Sylvain Malaubret Entre méfiance non dissimulée des banques et risques associés aux marchés boursiers, pour les dirigeants de PME, la quête de financement relève souvent du chemin de croix

Heureusement, pour financer leur développement, ils peuvent aussi se tourner vers les professionnels de l’investissement en capital dont les pratiques dessinent les contours d’une finance plus collaborative. Fondée sur la notion de partenariat chère à de plus en plus de sociétés de gestion, c’est une solution beaucoup plus sécurisante pour les entrepreneurs. Surtout en période de crise.

 

Pas facile pour les entrepreneurs d’obtenir un crédit en poussant la porte de leurs banques, en se disant qu'ils vont devoir taper à plusieurs d'entre elles avant d'obtenir quoi que ce soit! En effet, échaudées par la crise, les grandes institutions bancaires sont obnubilées par la limitation de leurs risques. Elles sont donc plus frileuses que jamais lorsqu’il s’agit de financer des démarches entrepreneuriales comportant – par essence – une part de risque.

 

Des banques méfiantes face aux PME

On constate tout particulièrement que les banques sont plus réticentes à apporter des capitaux aux PME non cotées. Pis : cette réticence frappe plus durement les entreprises positionnées dans l’économie de la connaissance dont le capital est, par nature, plus immatériel.

## Données fournies
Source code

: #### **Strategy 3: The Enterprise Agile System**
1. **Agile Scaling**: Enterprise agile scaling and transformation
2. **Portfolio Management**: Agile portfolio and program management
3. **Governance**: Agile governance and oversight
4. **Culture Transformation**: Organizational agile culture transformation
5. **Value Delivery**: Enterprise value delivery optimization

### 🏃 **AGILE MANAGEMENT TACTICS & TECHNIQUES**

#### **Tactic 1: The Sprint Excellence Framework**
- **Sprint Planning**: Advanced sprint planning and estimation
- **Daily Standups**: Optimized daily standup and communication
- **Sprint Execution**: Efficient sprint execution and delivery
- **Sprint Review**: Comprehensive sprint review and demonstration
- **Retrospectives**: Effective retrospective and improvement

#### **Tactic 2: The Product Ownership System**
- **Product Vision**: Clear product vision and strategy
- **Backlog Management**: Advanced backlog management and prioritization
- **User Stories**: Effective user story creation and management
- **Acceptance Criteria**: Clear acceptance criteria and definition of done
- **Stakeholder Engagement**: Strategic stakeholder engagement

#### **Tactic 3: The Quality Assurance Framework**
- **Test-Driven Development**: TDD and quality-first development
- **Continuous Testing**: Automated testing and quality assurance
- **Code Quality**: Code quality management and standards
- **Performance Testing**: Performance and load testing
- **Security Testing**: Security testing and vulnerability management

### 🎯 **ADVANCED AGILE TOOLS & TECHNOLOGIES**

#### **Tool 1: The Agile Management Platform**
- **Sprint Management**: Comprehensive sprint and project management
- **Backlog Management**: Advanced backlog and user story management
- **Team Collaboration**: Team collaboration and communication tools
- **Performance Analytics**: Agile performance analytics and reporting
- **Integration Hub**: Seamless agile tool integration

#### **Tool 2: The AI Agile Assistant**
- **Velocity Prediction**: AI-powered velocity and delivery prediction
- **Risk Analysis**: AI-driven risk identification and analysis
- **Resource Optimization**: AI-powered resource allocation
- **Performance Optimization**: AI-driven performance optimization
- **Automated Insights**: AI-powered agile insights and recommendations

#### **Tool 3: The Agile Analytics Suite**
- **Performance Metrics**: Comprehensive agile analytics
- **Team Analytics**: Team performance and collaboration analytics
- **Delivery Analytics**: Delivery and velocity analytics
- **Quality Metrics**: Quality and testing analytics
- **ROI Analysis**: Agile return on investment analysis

## Travail demandé
A – Extrayez du texte sur le financement des PME le passage qui commence par « On constate tout » et se poursuit jusqu'à « nature, plus immatériel. ».
B – Dans le texte sur le financement des PME, quelles entreprises la réticence des banques frappe-t-elle plus durement ?
C – Poursuivez le texte sur le financement des PME là où il s'arrête.

## Réponses ci-dessous
A –
On constate tout particulièrement que les banques sont plus réticentes à apporter des capitaux aux PME non cotées. Pis : cette réticence frappe plus durement les entreprises positionnées dans l’économie de la connaissance dont le capital est, par nature, plus immatériel.

B – Celles qui sont positionnées dans l'économie de la connaissance, dont le capital est, par nature, plus immatériel.

C –
Financer l’achat de biens matériels tangibles passe encore… Mais pour un programme de R&D ou un projet d’implantation à l’étranger, il faudra repasser !

Le phénomène est malheureusement classique. Comme l’écrivent Michèle Paulin, professeur associé à la John Molson School of Business et Soumaya Ben Letaifa, professeur à l’Université du Québec à Montréal, « dans une situation de crise, les banques renforcent leur conservatisme, appuyées par les gouvernements, tandis que l’entrepreneurship et l’innovation sont pris en otage » (1). Notons d’ailleurs au passage que cette attitude pose un vrai problème de fond dans la mesure où le développement de ces entreprises est le principal moteur de la croissance et le premier gisement d’emploi… Or comment pourraient-elles croître, placées dans l’incapacité d’obtenir les fonds nécessaires à leur développement ?

Une situation d’autant plus regrettable que la France manque cruellement d’entreprises de taille intermédiaires (ETI) dont l’ancien patron du CNPF, Yvon Gattaz, vante avec détermination les qualités dans le contexte de la mondialisation (2)…

 

Un marché boursier instable et contraignant

Lorsque l’on est entrepreneur et que l’on croit au potentiel de son entreprise, une solution alternative aux banques peut consister à se tourner vers les marchés boursiers. Toutefois, ce choix n’est pas sans inconvénient.

Le premier risque est bien connu : c’est celui, non négligeable en temps de crise, d’être confronté à une valorisation inférieure au potentiel réel de l’entreprise. Les PME sont en effet, par nature, moins bien armées pour résister à des tourmentes boursières comme celles vécues durant l’été.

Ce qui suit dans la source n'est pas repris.